====== Page text
# word of advice for used plow buyers



## agurdo17 (Sep 15, 2011)

I hope no one on here is paying these ridiculous asking prices for used plows that don't come with all the wiring and push plates for your truck.

It costs almost 2k to buy all new wiring and mounts and controller for your truck for a fisher. 
Guys have the blades listed for 4 to 5k dollars. 
They tell you what they paid for the plow in total 6 to 7k.
They are including sales tax which does not effect you as a used buyer of this used plow and 99 percent of them paid 500 bucks to have the plow put together and installed onto their truck.

In my opinion a used fisher 8.5 v plow only is worth 3k or less as soon as it leaves the dealership.
I just bought a used xls with a complete truck side for 2500 in good condition.
If your gonna spend 4k just for a blade go buy a brand new one..

sry for the rant. oh yah and stop plowing for free !!!!!!!!!!!!!  .........please?


----------



## TJS (Oct 22, 2003)

I am with you. There is no need for all these modules and electronics and expensive wire harnesses. I stay old school. Flame away others as you may but it is a piece of steel and simple simple hydraulics. I am even going super old school next year and hopefully will revert back to a belt driven pump and manual cable valve or derivative, albeit it will be a larger clutch pump so it is faster.
============
====== Stored records
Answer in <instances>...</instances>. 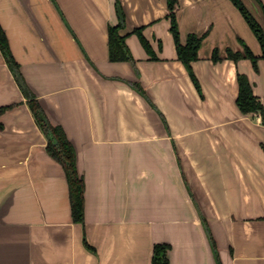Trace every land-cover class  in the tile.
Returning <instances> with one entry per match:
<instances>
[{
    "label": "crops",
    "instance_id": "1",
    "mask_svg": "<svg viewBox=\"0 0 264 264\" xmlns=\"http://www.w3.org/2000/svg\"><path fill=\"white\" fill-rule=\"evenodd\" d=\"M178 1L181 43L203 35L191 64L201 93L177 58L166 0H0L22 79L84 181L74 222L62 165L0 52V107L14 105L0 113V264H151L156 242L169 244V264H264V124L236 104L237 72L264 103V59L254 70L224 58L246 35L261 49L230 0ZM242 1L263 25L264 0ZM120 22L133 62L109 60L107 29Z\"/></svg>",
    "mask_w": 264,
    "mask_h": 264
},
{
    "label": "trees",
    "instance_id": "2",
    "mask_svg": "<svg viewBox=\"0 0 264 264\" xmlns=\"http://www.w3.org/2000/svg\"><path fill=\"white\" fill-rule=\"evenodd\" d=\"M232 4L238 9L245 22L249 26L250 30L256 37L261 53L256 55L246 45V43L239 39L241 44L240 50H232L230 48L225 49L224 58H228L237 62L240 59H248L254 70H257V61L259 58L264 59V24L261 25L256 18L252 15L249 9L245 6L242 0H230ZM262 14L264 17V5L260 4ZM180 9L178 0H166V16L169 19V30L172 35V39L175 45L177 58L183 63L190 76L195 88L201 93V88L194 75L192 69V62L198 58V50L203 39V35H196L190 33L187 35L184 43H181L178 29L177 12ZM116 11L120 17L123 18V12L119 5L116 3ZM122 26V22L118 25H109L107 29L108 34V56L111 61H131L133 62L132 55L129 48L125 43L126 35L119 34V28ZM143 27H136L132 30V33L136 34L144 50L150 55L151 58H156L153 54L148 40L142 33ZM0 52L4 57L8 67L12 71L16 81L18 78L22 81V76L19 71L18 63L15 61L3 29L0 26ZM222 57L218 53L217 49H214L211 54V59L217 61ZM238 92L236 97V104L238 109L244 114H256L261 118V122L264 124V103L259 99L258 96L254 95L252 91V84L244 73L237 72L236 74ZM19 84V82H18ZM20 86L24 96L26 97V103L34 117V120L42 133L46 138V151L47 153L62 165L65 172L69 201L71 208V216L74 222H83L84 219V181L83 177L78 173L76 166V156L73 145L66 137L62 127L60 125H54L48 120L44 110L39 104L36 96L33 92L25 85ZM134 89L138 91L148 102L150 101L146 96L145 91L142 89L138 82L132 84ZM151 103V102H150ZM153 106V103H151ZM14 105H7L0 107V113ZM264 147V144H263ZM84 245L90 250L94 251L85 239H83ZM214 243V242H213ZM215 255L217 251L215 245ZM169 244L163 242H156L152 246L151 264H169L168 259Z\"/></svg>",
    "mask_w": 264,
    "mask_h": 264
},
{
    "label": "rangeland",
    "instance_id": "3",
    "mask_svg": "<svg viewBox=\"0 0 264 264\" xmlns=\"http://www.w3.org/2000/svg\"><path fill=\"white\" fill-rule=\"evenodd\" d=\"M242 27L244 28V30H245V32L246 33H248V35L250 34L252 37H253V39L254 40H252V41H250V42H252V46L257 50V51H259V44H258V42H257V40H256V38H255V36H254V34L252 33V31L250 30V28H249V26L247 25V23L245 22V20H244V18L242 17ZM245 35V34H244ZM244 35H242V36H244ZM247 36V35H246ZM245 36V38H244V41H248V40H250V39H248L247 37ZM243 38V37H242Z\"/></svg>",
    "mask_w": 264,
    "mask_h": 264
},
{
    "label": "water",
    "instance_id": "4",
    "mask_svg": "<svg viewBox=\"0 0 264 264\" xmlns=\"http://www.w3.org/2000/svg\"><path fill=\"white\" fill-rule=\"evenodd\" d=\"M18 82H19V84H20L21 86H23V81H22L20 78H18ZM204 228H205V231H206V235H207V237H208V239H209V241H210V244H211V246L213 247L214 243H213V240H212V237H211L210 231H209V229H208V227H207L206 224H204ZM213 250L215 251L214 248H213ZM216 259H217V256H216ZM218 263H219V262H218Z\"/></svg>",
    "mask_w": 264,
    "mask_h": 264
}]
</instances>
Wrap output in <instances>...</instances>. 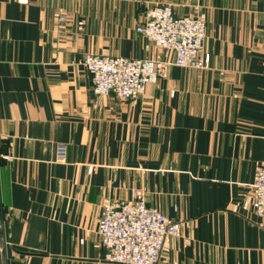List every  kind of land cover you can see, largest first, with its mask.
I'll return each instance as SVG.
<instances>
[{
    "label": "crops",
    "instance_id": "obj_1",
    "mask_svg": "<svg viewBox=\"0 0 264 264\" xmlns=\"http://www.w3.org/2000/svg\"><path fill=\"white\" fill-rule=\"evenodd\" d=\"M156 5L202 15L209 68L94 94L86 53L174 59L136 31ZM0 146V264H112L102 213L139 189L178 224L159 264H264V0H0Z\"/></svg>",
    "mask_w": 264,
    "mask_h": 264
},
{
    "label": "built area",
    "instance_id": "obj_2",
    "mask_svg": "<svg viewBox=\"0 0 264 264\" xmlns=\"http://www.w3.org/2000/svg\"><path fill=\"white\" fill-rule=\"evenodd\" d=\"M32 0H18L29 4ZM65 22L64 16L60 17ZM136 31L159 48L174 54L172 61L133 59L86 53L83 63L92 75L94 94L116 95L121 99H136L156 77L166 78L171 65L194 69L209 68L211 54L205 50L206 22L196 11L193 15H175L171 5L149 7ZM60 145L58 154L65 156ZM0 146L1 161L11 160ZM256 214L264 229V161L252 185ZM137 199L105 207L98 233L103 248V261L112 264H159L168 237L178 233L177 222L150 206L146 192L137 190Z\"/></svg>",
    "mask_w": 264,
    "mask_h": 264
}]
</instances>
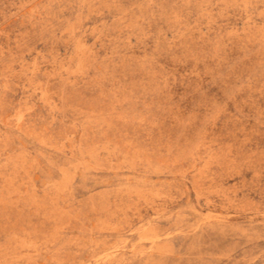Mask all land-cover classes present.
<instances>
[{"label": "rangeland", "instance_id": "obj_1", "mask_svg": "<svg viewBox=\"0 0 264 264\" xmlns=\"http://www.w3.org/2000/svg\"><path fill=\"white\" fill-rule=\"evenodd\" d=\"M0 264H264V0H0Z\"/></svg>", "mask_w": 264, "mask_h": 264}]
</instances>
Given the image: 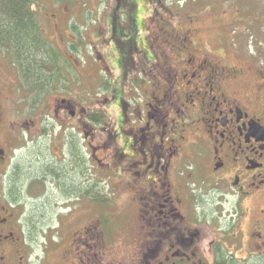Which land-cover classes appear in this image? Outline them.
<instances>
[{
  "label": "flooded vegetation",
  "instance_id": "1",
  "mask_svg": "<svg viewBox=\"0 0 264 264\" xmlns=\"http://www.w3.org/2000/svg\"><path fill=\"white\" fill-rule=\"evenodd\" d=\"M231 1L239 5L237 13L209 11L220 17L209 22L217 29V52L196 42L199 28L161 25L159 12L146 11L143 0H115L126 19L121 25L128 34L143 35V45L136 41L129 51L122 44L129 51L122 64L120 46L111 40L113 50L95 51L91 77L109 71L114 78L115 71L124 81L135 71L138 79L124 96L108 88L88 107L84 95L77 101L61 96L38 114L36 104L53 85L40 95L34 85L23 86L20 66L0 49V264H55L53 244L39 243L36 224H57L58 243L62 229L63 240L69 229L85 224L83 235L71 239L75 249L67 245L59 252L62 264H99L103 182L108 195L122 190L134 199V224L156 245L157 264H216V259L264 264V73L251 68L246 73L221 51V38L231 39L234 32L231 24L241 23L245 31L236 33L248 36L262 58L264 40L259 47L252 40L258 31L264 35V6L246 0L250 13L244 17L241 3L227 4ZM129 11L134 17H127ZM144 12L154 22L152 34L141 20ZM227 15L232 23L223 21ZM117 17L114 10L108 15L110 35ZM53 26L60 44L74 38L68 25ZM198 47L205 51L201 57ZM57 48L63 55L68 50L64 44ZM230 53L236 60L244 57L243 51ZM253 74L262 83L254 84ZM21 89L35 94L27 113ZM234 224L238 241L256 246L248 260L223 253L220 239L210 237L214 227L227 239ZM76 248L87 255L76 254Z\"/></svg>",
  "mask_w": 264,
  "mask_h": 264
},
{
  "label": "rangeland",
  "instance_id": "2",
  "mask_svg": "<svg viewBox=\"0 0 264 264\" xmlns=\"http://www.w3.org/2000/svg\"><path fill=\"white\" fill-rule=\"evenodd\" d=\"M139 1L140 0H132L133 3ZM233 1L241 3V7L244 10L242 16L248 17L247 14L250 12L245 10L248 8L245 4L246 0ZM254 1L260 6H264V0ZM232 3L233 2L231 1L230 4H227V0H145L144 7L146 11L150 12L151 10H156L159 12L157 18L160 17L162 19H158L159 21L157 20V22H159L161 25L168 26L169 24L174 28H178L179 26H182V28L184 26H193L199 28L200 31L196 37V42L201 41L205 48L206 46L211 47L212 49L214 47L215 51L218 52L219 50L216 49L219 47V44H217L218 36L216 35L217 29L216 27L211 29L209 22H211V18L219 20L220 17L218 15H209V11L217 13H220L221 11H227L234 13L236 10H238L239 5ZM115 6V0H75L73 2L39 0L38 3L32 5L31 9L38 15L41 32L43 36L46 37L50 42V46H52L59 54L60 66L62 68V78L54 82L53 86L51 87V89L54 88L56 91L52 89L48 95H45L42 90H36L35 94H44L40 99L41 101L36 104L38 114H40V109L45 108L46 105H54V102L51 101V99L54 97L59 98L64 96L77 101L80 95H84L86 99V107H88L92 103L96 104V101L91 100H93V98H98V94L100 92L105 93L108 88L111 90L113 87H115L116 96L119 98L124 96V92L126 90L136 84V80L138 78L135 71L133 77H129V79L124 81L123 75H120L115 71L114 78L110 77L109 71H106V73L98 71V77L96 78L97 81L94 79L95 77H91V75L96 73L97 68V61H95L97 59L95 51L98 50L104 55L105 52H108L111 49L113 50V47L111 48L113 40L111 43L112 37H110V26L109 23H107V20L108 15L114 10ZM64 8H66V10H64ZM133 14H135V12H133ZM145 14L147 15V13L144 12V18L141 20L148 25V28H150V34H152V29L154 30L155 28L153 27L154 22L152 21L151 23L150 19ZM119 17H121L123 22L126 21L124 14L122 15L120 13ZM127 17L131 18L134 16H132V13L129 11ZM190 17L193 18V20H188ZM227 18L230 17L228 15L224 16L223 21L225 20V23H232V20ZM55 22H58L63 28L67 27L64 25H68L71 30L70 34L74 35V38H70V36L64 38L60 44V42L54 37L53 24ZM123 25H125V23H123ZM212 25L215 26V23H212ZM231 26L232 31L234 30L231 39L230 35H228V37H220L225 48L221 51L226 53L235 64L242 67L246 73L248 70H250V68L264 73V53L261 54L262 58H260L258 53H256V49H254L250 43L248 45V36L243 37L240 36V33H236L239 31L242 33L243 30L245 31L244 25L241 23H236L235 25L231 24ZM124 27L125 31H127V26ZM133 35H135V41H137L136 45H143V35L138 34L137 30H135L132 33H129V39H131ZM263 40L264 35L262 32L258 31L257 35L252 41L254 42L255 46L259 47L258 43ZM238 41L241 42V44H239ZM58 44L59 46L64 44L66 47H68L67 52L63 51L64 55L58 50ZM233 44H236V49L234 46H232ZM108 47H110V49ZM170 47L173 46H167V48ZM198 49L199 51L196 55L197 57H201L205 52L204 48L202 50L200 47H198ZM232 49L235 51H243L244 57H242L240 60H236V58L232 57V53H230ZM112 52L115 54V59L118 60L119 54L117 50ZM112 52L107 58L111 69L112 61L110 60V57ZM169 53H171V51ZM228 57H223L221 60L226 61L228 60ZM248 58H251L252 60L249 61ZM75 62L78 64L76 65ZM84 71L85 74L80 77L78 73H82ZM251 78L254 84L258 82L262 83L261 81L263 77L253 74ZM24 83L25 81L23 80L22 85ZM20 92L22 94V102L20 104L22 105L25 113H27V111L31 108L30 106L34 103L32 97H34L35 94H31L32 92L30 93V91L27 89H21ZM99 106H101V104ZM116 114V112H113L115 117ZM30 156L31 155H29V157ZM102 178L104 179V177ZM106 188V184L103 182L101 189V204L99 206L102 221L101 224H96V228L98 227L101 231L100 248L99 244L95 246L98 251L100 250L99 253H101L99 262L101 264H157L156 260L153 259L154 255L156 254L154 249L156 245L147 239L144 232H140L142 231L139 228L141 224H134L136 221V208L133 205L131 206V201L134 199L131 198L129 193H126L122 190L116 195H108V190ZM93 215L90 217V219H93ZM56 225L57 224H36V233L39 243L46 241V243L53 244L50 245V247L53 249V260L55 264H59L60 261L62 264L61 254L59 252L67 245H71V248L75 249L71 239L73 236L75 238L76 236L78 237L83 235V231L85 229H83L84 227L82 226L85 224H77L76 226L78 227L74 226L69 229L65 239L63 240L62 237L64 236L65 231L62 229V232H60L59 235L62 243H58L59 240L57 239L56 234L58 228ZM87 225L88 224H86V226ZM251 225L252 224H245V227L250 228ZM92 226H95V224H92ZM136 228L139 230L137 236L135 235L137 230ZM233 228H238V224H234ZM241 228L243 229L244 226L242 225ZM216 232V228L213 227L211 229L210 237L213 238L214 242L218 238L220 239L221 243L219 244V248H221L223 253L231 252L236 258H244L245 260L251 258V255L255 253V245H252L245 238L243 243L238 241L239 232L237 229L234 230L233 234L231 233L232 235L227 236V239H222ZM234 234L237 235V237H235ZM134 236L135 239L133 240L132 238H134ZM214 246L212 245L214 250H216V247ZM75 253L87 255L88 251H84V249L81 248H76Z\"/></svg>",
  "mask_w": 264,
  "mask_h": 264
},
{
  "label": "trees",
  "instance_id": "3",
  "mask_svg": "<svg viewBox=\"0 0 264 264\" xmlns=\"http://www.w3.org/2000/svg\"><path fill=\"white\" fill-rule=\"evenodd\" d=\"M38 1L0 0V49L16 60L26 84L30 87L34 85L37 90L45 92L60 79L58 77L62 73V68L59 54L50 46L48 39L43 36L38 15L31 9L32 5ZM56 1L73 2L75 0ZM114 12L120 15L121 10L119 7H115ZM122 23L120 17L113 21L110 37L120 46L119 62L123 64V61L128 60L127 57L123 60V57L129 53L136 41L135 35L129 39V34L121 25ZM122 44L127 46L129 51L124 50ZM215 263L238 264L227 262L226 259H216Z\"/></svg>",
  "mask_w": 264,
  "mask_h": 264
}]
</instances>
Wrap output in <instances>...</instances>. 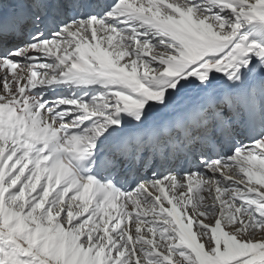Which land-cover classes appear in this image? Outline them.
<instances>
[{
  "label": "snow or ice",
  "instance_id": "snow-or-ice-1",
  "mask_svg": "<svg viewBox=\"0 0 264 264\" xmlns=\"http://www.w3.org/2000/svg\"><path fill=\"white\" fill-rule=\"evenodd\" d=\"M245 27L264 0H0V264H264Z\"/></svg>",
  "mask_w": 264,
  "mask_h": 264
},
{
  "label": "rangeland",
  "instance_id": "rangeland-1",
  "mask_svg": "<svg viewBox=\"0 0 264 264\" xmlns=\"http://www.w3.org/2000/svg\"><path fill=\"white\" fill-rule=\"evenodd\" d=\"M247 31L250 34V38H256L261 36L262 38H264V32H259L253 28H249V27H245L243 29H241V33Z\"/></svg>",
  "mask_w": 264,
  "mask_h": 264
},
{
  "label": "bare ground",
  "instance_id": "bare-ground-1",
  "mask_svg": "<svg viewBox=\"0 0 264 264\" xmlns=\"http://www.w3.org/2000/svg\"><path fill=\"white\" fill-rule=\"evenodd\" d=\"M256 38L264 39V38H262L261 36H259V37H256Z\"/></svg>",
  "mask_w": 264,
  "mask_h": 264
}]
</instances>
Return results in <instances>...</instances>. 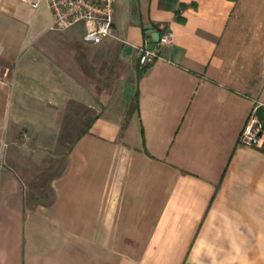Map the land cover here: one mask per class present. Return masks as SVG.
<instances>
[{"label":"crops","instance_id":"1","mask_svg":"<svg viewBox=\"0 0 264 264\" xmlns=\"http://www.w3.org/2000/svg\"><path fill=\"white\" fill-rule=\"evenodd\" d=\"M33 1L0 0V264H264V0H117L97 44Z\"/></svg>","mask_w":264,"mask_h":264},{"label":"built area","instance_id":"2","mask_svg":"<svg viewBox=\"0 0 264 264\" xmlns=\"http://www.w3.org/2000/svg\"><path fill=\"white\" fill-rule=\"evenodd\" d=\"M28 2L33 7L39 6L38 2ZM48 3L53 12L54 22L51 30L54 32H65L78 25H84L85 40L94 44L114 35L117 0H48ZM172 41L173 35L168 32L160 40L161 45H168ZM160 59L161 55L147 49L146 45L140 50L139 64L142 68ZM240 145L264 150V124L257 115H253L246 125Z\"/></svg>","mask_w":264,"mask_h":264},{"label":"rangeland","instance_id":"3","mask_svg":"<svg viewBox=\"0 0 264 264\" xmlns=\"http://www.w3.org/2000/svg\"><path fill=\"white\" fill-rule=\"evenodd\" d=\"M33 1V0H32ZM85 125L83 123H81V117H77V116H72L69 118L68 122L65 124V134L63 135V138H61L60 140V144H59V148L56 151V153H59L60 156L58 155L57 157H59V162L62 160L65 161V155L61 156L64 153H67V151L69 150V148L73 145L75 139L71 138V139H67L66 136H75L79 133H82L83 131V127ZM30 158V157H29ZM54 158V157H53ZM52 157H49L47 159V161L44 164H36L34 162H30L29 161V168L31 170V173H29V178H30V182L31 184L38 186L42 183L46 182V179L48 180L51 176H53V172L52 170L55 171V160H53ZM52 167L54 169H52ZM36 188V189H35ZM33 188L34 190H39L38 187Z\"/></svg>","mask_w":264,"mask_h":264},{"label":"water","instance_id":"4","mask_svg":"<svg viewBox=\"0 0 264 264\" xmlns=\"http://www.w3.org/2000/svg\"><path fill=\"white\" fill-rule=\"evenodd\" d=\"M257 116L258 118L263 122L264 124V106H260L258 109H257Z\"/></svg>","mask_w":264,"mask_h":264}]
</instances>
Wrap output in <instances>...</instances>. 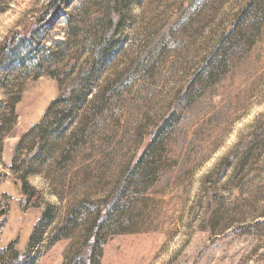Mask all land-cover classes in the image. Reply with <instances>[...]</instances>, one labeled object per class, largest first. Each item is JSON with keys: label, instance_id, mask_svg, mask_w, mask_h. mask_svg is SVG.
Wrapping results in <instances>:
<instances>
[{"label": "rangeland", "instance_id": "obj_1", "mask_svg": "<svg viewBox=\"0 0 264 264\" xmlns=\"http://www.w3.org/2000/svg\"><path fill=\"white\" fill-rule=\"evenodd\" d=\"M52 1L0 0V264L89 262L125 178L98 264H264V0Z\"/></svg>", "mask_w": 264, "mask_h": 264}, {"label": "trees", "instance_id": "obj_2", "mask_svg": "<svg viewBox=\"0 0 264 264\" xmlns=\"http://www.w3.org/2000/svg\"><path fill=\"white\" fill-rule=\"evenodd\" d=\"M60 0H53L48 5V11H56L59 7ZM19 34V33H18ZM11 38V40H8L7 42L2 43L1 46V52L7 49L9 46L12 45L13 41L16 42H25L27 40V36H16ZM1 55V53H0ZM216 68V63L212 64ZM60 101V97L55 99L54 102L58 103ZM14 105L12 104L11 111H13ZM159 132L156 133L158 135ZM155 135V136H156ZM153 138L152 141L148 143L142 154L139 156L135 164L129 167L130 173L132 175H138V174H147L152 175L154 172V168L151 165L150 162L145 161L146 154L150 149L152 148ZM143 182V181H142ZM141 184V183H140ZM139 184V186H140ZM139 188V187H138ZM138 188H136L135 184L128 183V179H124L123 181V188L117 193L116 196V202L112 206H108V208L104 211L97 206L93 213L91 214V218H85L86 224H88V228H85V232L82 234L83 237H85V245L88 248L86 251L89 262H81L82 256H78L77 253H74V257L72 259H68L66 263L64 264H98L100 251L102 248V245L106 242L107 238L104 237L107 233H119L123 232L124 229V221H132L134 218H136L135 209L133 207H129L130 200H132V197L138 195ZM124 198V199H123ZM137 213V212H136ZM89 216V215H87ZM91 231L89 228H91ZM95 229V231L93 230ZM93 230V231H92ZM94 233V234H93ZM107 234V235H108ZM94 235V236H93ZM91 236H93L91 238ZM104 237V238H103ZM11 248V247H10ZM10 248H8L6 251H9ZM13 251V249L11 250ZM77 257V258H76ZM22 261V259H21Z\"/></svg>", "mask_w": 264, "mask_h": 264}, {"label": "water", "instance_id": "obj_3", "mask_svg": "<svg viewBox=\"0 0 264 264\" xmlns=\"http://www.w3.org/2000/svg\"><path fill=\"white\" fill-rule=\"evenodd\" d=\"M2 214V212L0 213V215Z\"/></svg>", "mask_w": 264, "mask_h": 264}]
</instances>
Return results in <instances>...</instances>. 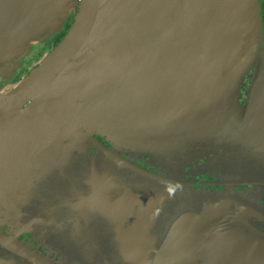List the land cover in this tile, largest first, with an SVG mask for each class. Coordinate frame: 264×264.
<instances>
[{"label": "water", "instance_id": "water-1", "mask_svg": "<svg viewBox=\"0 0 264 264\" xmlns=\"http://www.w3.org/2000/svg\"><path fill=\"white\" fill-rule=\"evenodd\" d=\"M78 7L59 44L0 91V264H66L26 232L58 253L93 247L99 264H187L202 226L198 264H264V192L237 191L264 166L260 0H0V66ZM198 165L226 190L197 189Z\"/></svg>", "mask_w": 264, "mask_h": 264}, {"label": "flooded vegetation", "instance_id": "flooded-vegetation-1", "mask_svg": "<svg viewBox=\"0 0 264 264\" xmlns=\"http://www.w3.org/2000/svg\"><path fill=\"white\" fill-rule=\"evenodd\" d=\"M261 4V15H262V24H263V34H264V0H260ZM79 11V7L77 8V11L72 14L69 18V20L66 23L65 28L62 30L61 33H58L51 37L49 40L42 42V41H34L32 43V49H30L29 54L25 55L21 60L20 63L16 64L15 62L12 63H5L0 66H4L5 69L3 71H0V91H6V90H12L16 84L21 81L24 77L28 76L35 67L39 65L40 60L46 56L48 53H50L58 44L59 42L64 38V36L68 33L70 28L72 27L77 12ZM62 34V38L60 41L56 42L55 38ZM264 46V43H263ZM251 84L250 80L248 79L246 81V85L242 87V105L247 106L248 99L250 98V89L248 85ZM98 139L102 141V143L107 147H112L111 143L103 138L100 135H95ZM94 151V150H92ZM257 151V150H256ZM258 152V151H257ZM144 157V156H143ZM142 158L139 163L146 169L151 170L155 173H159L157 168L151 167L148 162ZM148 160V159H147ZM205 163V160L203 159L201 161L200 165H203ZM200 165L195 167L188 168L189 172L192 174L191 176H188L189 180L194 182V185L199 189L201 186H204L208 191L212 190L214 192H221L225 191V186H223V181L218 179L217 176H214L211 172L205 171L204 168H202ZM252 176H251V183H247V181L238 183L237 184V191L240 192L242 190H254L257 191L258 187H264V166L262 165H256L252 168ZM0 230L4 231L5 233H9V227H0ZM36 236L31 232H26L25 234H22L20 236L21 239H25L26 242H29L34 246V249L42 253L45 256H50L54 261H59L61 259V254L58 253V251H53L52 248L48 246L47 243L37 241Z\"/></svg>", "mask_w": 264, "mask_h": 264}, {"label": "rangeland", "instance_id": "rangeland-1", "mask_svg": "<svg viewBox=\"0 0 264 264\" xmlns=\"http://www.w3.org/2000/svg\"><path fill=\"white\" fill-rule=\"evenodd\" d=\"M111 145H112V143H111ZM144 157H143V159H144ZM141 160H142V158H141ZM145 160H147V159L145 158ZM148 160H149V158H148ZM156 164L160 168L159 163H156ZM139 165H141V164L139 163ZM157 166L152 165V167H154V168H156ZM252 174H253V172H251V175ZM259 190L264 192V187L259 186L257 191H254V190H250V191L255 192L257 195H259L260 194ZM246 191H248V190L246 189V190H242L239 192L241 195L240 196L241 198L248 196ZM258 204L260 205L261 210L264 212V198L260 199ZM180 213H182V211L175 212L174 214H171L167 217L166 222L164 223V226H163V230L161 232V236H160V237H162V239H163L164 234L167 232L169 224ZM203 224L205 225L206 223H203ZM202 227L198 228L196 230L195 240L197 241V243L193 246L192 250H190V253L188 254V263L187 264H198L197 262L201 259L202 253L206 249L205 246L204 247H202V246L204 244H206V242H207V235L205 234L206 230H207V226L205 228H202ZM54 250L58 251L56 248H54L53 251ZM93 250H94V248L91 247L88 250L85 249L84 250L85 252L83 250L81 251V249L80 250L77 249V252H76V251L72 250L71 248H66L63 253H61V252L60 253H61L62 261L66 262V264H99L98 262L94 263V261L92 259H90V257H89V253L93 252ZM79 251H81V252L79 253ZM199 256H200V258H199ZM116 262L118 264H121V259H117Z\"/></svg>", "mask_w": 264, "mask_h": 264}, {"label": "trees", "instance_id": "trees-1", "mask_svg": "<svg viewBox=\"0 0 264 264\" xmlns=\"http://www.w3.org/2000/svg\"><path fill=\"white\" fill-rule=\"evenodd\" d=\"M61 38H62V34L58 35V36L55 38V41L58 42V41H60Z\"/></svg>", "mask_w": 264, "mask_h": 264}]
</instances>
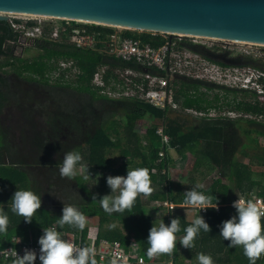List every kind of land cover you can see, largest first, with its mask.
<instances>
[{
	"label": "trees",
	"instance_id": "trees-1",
============
#### Given task 1:
In the used plow thread, how much did the first poster pay for the used XLS with a complete truck side?
#### Given task 2:
Pick up the used plow buyers thread after its last post and continue it.

#### Final answer 1:
2500

#### Final answer 2:
----------



## 1olddogtwo (Aug 6, 2007)

So are you saying you paid about 1500 for a used in good condition XLS, am I understanding you right?

But yet a day old plow is worth 3K?


----------



## leigh (Jan 2, 2009)

Thanks,I saw 2 xls's blade only for sale in my area,one was 3500,the other 4500.I'll show them this post and offer 2500 !


----------



## agurdo17 (Sep 15, 2011)

1olddogtwo said:


> So are you saying you paid about 1500 for a used in good condition XLS, am I understanding you right?
> 
> But yet a day old plow is worth 3K?


I paid 2500 for everything used. Controllers sell for 250 used. Iso box 200 250 used test of wiring 150 used. I traded the push plates to a used dealer for 150. Used wiring always a crap shoot so ya I paid 1500 for a 2014 used xls blade in good condition. If u buy completely all new u spend 6000 not installed 6500 installed. Wiring mounts and controls 2k. So why should someone ever pay over 3k for a used blade without truck side


----------



## agurdo17 (Sep 15, 2011)

agurdo17 said:


> I paid 2500 for everything used. Controllers sell for 250 used. Iso box 200 250 used test of wiring 150 used. I traded the push plates to a used dealer for 150. Used wiring always a crap shoot so ya I paid 1500 for a 2014 used xls blade in good condition. If u buy completely all new u spend 6000 not installed 6500 installed. Wiring mounts and controls 2k. So why should someone ever pay over 3k for a used blade without truck side


I think xls more like 7k with tax installed. Originally I was referencing a 8.5v


----------



## 1olddogtwo (Aug 6, 2007)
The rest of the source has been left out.